EXTRACT PROVIDED
You are assuming the "higher prices later". Might not be the case.

People are still buying at $727, though all indications show that value is falling, headed back to around $350... why would they NOT buy at 50% to 25% off the last known high-value? They don't have to buy all of them, just mine. Tongue

Remember, every coin sold by someone, was purchased by someone-else.

Well, if no higher prices later... then no point in holding then, is there. Thus, selling.

Everyone assumes higher prices later, which, eventually will come from most lows. If not on an exchange, then off the exchange. If not now, then in a year from now, or 100. It is inevitable that higher prices will come, eventually. It is never a loss unless you accept less, and cash-out permanently, or everyone throws bitcoin wallets away.

When BTC falls, and if it does not rise, you use your BTC to buy any rising alt-coin. So it is never a loss, even when it seems like one. Remember, we are buying others prior debt, present debt, and future debt, with a dollar that is constantly falling in value. (Miners and power and time.)

We have to assume... or convince others to assume. Everything is speculation. You "assume" that when you put money in the bank, that you can get it out. (Only about 15% of those with money in the bank can actually do that. After that, you get another "note", a voucher for future withdraws. More virtual-credit, for the virtual-credit we all call a dollar or "bank note". Until they can print more, or borrow it from China. So ironic!)

You also assume that when you wake, everything on the dollar-menu will be a dollar. (Well, now it is "A dollar or more", as the dollar continues to lose value. But I anticipated that fall, and assumed the price would rise as my dollar value fell, and it did. But that is like guessing that a quarter will land on heads or tails... eventually it will land on its side, and you lose.)

This is why I was interested in seeing charts for the above stated situations. Loss or gain, but at the moment, the last five years have been mostly gains. My biggest fear is that this turns into something like an actual dollar, which would just result in yearly loss after loss after loss... but predictable and steady loss.

If the difficulty gets any higher, they are going to have to build more nuclear plants to power and cool the super-computers to process the transactions and mine for coins! That alone will add value to the coin! Not to mention the cost to reverse global-warming from trillions of miners! Paid for in BTC.  Shocked Grin Roll Eyes

But that is speculation too. We might have cheaper stuff to mine with, that is more efficient and cooler, or hit an ice-age again. It is due... has been over 400 years since the last mini-ice-age, one is due again. (Happens in periods of global-warming, which is a natural planetary occurrence.)

LISTED RECORDS
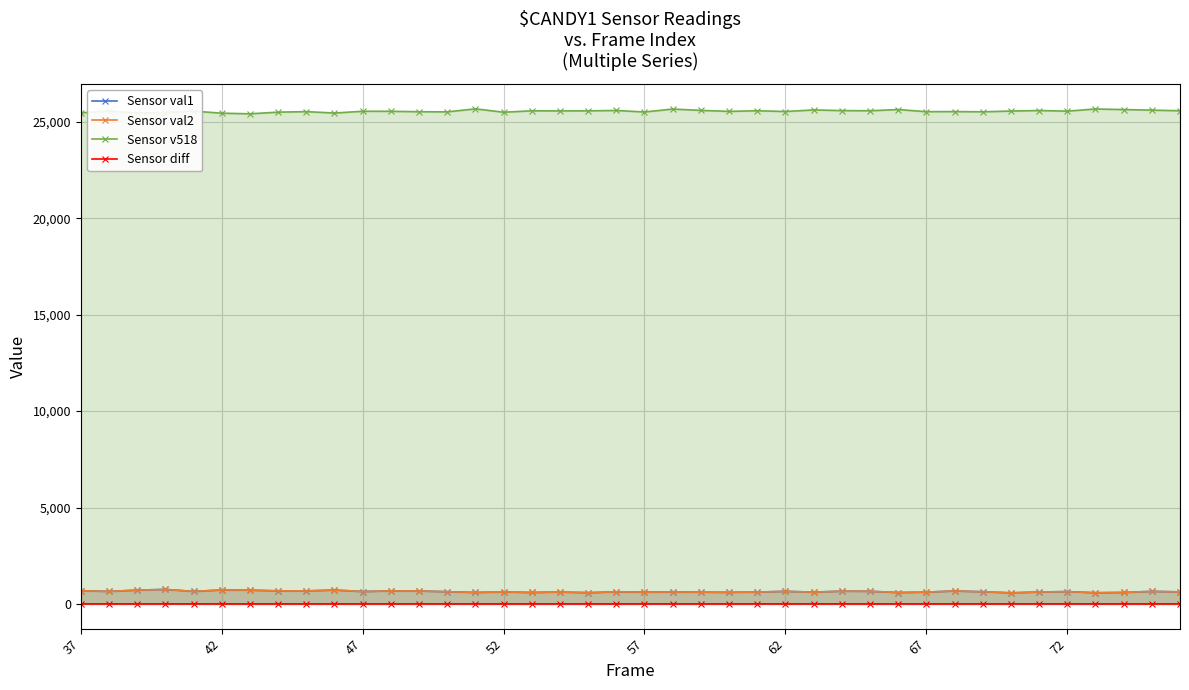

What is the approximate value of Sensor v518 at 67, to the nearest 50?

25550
--
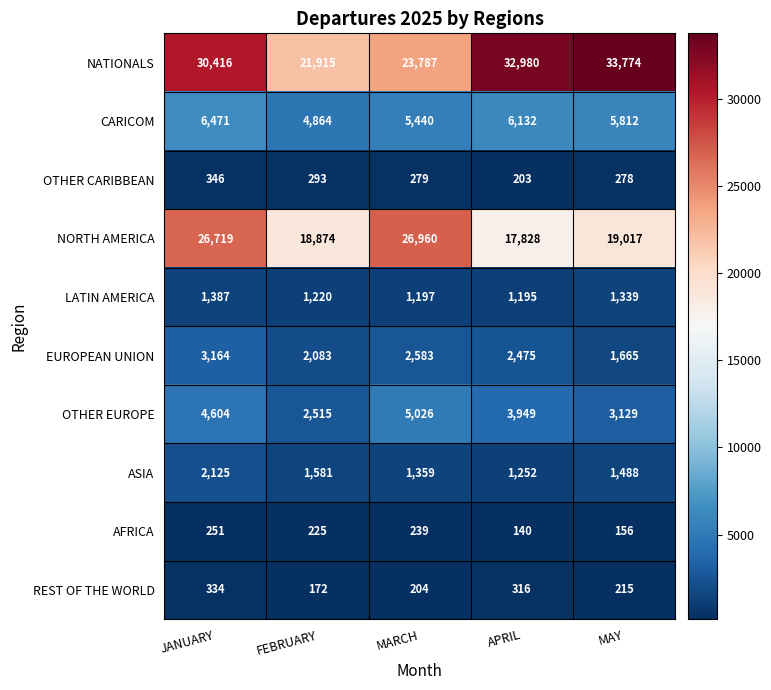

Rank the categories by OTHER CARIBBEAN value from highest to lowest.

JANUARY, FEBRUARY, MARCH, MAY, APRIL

WORK TO COMPLETE
(a) Render this sentence from the bitcoin post in Spanish: "Remember, every coin sold by someone, was purchased by someone-else."
(b) Reproduce the bitcoin post word for word, beginning at the words "You are assuming" and stopping after "bitcoin wallets away.".

SOLUTIONS TO THE TASKS
(a) Recuerda, cada moneda vendida por alguien fue comprada por otra persona.

(b)
You are assuming the "higher prices later". Might not be the case.

People are still buying at $727, though all indications show that value is falling, headed back to around $350... why would they NOT buy at 50% to 25% off the last known high-value? They don't have to buy all of them, just mine. Tongue

Remember, every coin sold by someone, was purchased by someone-else.

Well, if no higher prices later... then no point in holding then, is there. Thus, selling.

Everyone assumes higher prices later, which, eventually will come from most lows. If not on an exchange, then off the exchange. If not now, then in a year from now, or 100. It is inevitable that higher prices will come, eventually. It is never a loss unless you accept less, and cash-out permanently, or everyone throws bitcoin wallets away.